**TESTO CITATO**

"""

In Francia, patria del sessantottino “vietato vietare”, i nouveaux philosophes hanno trovato (ne dà notizia l’agenzia Liberté politique) lo slogan (in inglese -davvero singolare per dei francesi! – ) che riassume la sostanza del politicamente corretto, “No limit”, cioè il divieto di porre ostacoli di qualsiasi genere e natura a ciò che ciascuno desidera dire o fare. La Costituzione degli Stati Uniti attribuisce agli americani il diritto alla felicità. Un diritto che la filosofia contemporanea, grazie anche al progresso della tecnica, da molti ritenuto potenzialmente illimitato, crede di realizzare attraverso la teoria del “tutto è possibile-tutto è permesso”.
Filosofia contraddittoria, dal momento che la soddisfazione del desiderio di uno può essere incompatibile col desiderio di un altro (quasi si prova vergogna a scrivere simili ovvietà). E in ogni caso il divieto di porre limiti è già un limite, che inevitabilmente la traduzione politica del No limit, realizza nella società per chi non lo rispetti in termini di riprovazione ed emarginazione, di diminuzioni patrimoniali, e addirittura di privazione della libertà personale. Tuttavia non è di questo, della traduzione del No limit in quella che viene ormai correntemente definita la dittatura del politicamente corretto, che intendo qui occuparmi, pur se è, ovviamente, questa la ragione per cui merita interessarsene. Ciò che invece mi sollecita a scrivere è il desiderio di condividere, nella speranza che susciti anche in altri analoghe riflessioni, un documento che, alquanto risalente nel tempo, testimonia, se non la nascita, le prime, ma già chiare ed evidenti manifestazioni del fenomeno. Quelle che avrebbero dovuto suscitare allarme, ma sono state trascurate quando non favorite e incoraggiate. Il documento in questione, contenente la descrizione del fenomeno ad uno stadio già molto avanzato nonostante che pochi mostrassero di averlo percepito, si trova nel romanzo I fratelli Karamazov, che Fedor Dostoevskij scrisse e pubblicò fra 1879 e 1880, attribuendo la riflessione allo stariez Sosima.

"""

**CONSEGNA 1**
Converti in un elenco JSON di stringhe le righe dei dati, dalla prima fino a quella che contiene "common name: Mallard", entrambe incluse. Metti una stringa per riga e ometti le righe vuote.

**RIGHE DI PARTENZA**
"""

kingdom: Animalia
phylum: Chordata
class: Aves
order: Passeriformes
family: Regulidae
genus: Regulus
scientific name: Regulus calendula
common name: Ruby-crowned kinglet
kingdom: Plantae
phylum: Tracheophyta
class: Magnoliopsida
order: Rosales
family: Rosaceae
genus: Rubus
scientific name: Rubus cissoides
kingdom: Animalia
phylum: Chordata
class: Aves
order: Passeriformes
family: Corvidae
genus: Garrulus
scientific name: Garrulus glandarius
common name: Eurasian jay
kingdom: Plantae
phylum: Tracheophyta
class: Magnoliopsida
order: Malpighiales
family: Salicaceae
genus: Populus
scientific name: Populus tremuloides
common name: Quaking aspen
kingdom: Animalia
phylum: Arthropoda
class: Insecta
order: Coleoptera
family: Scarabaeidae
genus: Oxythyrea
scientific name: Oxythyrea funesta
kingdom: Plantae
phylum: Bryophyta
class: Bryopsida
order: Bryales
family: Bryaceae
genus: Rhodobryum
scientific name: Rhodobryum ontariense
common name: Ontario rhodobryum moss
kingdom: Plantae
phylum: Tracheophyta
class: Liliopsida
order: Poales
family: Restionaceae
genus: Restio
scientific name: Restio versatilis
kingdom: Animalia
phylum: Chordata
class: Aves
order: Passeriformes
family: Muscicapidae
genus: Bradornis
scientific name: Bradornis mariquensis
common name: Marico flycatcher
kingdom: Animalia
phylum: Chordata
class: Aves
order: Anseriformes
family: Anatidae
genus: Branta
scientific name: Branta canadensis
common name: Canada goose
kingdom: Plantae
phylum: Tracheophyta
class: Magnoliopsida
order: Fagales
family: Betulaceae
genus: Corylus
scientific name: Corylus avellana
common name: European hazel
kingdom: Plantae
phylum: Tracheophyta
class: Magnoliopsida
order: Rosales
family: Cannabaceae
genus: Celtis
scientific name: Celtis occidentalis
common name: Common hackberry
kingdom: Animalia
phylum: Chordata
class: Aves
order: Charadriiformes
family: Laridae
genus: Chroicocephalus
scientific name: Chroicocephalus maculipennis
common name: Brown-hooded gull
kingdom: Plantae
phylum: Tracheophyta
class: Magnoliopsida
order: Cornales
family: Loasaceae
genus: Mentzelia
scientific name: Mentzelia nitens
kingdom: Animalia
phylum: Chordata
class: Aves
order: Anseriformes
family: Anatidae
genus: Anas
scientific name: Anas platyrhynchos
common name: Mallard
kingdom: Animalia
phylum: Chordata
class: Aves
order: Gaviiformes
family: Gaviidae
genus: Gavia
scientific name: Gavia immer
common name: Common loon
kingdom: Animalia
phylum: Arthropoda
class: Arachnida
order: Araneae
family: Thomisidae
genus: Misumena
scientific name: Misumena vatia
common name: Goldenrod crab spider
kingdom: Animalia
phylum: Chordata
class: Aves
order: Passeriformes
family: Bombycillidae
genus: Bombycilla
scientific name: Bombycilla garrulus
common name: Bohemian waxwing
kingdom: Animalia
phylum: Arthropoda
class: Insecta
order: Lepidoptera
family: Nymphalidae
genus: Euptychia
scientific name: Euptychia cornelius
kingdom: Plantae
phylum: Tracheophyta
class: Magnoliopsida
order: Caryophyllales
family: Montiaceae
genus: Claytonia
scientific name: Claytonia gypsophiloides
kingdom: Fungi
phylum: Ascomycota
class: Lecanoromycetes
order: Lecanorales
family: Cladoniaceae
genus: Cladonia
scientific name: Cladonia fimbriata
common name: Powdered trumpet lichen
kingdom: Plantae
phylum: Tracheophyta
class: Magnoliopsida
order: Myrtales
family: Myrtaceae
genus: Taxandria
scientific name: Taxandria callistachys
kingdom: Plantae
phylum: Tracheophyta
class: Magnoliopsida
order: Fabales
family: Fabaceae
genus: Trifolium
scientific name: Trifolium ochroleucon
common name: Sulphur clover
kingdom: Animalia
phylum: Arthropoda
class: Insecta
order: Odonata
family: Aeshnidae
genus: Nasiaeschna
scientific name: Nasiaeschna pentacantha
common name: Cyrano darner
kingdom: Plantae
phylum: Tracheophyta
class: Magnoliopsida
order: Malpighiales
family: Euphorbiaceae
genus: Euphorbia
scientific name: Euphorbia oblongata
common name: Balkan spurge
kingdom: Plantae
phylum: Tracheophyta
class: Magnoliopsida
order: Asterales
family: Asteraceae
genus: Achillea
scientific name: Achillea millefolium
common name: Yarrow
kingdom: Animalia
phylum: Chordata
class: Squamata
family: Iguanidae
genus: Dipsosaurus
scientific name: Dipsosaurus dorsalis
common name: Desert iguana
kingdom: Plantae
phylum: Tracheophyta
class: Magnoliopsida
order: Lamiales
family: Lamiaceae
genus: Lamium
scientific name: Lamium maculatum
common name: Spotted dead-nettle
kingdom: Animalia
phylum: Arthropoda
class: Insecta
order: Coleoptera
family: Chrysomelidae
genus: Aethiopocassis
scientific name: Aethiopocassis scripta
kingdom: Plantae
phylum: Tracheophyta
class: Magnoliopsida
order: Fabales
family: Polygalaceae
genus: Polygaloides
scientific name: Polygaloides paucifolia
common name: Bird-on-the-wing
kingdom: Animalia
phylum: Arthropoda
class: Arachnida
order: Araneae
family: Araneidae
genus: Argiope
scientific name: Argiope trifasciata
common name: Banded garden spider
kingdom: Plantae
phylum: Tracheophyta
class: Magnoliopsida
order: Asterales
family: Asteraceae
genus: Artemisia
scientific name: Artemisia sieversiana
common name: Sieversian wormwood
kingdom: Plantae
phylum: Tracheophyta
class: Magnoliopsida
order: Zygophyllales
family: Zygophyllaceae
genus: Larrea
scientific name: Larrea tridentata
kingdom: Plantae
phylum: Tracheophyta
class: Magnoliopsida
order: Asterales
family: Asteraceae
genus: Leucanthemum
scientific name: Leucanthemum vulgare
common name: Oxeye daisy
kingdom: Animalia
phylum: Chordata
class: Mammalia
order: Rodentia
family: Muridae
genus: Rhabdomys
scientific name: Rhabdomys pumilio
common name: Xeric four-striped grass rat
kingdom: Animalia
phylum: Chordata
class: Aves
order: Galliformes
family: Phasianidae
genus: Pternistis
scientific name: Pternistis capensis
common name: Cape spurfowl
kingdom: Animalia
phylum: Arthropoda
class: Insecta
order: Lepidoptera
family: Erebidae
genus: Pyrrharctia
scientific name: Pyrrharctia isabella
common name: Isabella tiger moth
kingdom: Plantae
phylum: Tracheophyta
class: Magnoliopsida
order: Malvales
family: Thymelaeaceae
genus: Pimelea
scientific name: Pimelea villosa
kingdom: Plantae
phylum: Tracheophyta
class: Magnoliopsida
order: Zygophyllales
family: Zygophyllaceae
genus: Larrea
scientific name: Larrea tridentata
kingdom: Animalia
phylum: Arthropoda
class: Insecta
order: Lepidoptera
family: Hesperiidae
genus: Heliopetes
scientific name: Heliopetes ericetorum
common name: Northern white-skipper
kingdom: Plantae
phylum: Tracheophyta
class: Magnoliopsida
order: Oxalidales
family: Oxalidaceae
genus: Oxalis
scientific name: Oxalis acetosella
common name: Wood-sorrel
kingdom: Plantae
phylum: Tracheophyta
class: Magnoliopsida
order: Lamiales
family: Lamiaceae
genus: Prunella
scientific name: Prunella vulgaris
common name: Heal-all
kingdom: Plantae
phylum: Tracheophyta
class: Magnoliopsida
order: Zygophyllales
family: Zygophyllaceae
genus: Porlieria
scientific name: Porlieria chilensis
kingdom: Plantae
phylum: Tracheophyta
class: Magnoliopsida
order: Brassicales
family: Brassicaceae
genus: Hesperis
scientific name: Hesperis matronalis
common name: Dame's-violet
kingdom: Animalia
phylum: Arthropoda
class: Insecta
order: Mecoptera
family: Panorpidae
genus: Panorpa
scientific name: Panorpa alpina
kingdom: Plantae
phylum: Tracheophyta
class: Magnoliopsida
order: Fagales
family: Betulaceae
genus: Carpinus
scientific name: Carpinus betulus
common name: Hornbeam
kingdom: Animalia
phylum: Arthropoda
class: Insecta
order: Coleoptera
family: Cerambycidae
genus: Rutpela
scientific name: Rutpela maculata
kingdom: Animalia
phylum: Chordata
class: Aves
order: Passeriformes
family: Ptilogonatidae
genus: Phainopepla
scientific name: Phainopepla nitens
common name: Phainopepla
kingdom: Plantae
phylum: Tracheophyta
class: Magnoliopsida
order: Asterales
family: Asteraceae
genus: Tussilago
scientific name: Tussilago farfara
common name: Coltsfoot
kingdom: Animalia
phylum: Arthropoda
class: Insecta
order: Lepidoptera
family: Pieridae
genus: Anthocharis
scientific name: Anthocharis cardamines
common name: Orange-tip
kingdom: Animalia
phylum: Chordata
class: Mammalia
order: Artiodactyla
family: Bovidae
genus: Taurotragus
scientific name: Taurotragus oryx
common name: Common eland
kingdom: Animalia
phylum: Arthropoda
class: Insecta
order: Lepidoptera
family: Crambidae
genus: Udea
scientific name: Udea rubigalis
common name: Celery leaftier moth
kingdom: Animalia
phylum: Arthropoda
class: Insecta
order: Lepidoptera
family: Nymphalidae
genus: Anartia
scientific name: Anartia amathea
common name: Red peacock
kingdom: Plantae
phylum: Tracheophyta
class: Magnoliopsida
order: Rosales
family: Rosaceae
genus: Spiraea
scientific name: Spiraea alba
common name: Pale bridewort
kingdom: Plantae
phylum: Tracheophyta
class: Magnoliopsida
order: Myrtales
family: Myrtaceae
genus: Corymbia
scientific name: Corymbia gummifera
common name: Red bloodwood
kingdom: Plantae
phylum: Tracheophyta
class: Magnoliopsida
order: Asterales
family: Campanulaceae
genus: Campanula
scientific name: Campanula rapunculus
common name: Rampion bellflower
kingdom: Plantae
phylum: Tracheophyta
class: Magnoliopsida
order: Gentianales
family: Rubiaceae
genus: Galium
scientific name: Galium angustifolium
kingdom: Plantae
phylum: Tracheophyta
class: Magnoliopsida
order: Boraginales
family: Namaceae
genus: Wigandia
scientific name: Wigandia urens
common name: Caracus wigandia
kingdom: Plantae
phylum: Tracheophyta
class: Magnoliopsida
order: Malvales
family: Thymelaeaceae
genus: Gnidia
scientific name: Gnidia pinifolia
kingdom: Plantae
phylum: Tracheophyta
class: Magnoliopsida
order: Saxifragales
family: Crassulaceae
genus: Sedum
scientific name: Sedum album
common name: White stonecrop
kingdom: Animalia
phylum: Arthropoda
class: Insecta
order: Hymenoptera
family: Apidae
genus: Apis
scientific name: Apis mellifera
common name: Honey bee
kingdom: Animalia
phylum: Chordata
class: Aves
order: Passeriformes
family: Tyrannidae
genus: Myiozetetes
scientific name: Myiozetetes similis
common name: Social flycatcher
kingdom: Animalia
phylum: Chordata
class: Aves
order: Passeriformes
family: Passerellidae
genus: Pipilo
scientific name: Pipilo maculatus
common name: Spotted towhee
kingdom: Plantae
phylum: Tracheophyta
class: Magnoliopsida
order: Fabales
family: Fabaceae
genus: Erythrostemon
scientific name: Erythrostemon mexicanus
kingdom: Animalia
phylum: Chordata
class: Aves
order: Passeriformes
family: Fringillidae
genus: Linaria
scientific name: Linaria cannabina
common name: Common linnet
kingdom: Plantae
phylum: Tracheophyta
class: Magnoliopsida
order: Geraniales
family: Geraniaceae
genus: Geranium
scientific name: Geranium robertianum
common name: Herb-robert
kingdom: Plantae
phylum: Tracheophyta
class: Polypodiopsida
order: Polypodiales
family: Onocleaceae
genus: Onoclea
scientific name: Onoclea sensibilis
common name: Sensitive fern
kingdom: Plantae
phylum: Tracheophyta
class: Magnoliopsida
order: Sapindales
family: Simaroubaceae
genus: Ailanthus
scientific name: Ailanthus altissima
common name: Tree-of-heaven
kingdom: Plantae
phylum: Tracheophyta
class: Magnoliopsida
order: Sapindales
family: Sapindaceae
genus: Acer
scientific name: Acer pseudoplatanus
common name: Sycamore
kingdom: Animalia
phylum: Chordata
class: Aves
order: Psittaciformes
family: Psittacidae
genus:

"""

**CONSEGNA 2**
Rispondi alle domande sul testo citato.
(a) Quale diritto attribuisce agli americani la Costituzione degli Stati Uniti?
(b) Quale slogan hanno trovato i nouveaux philosophes?
(c) A chi attribuisce Dostoevskij la riflessione nei Fratelli Karamazov?

**SOLUZIONE COMPLETA 1**
[
  "kingdom: Animalia",
  "phylum: Chordata",
  "class: Aves",
  "order: Passeriformes",
  "family: Regulidae",
  "genus: Regulus",
  "scientific name: Regulus calendula",
  "common name: Ruby-crowned kinglet",
  "kingdom: Plantae",
  "phylum: Tracheophyta",
  "class: Magnoliopsida",
  "order: Rosales",
  "family: Rosaceae",
  "genus: Rubus",
  "scientific name: Rubus cissoides",
  "kingdom: Animalia",
  "phylum: Chordata",
  "class: Aves",
  "order: Passeriformes",
  "family: Corvidae",
  "genus: Garrulus",
  "scientific name: Garrulus glandarius",
  "common name: Eurasian jay",
  "kingdom: Plantae",
  "phylum: Tracheophyta",
  "class: Magnoliopsida",
  "order: Malpighiales",
  "family: Salicaceae",
  "genus: Populus",
  "scientific name: Populus tremuloides",
  "common name: Quaking aspen",
  "kingdom: Animalia",
  "phylum: Arthropoda",
  "class: Insecta",
  "order: Coleoptera",
  "family: Scarabaeidae",
  "genus: Oxythyrea",
  "scientific name: Oxythyrea funesta",
  "kingdom: Plantae",
  "phylum: Bryophyta",
  "class: Bryopsida",
  "order: Bryales",
  "family: Bryaceae",
  "genus: Rhodobryum",
  "scientific name: Rhodobryum ontariense",
  "common name: Ontario rhodobryum moss",
  "kingdom: Plantae",
  "phylum: Tracheophyta",
  "class: Liliopsida",
  "order: Poales",
  "family: Restionaceae",
  "genus: Restio",
  "scientific name: Restio versatilis",
  "kingdom: Animalia",
  "phylum: Chordata",
  "class: Aves",
  "order: Passeriformes",
  "family: Muscicapidae",
  "genus: Bradornis",
  "scientific name: Bradornis mariquensis",
  "common name: Marico flycatcher",
  "kingdom: Animalia",
  "phylum: Chordata",
  "class: Aves",
  "order: Anseriformes",
  "family: Anatidae",
  "genus: Branta",
  "scientific name: Branta canadensis",
  "common name: Canada goose",
  "kingdom: Plantae",
  "phylum: Tracheophyta",
  "class: Magnoliopsida",
  "order: Fagales",
  "family: Betulaceae",
  "genus: Corylus",
  "scientific name: Corylus avellana",
  "common name: European hazel",
  "kingdom: Plantae",
  "phylum: Tracheophyta",
  "class: Magnoliopsida",
  "order: Rosales",
  "family: Cannabaceae",
  "genus: Celtis",
  "scientific name: Celtis occidentalis",
  "common name: Common hackberry",
  "kingdom: Animalia",
  "phylum: Chordata",
  "class: Aves",
  "order: Charadriiformes",
  "family: Laridae",
  "genus: Chroicocephalus",
  "scientific name: Chroicocephalus maculipennis",
  "common name: Brown-hooded gull",
  "kingdom: Plantae",
  "phylum: Tracheophyta",
  "class: Magnoliopsida",
  "order: Cornales",
  "family: Loasaceae",
  "genus: Mentzelia",
  "scientific name: Mentzelia nitens",
  "kingdom: Animalia",
  "phylum: Chordata",
  "class: Aves",
  "order: Anseriformes",
  "family: Anatidae",
  "genus: Anas",
  "scientific name: Anas platyrhynchos",
  "common name: Mallard"
]

**SOLUZIONE COMPLETA 2**
(a) Il diritto alla felicità.
(b) "No limit".
(c) Allo stariez Sosima.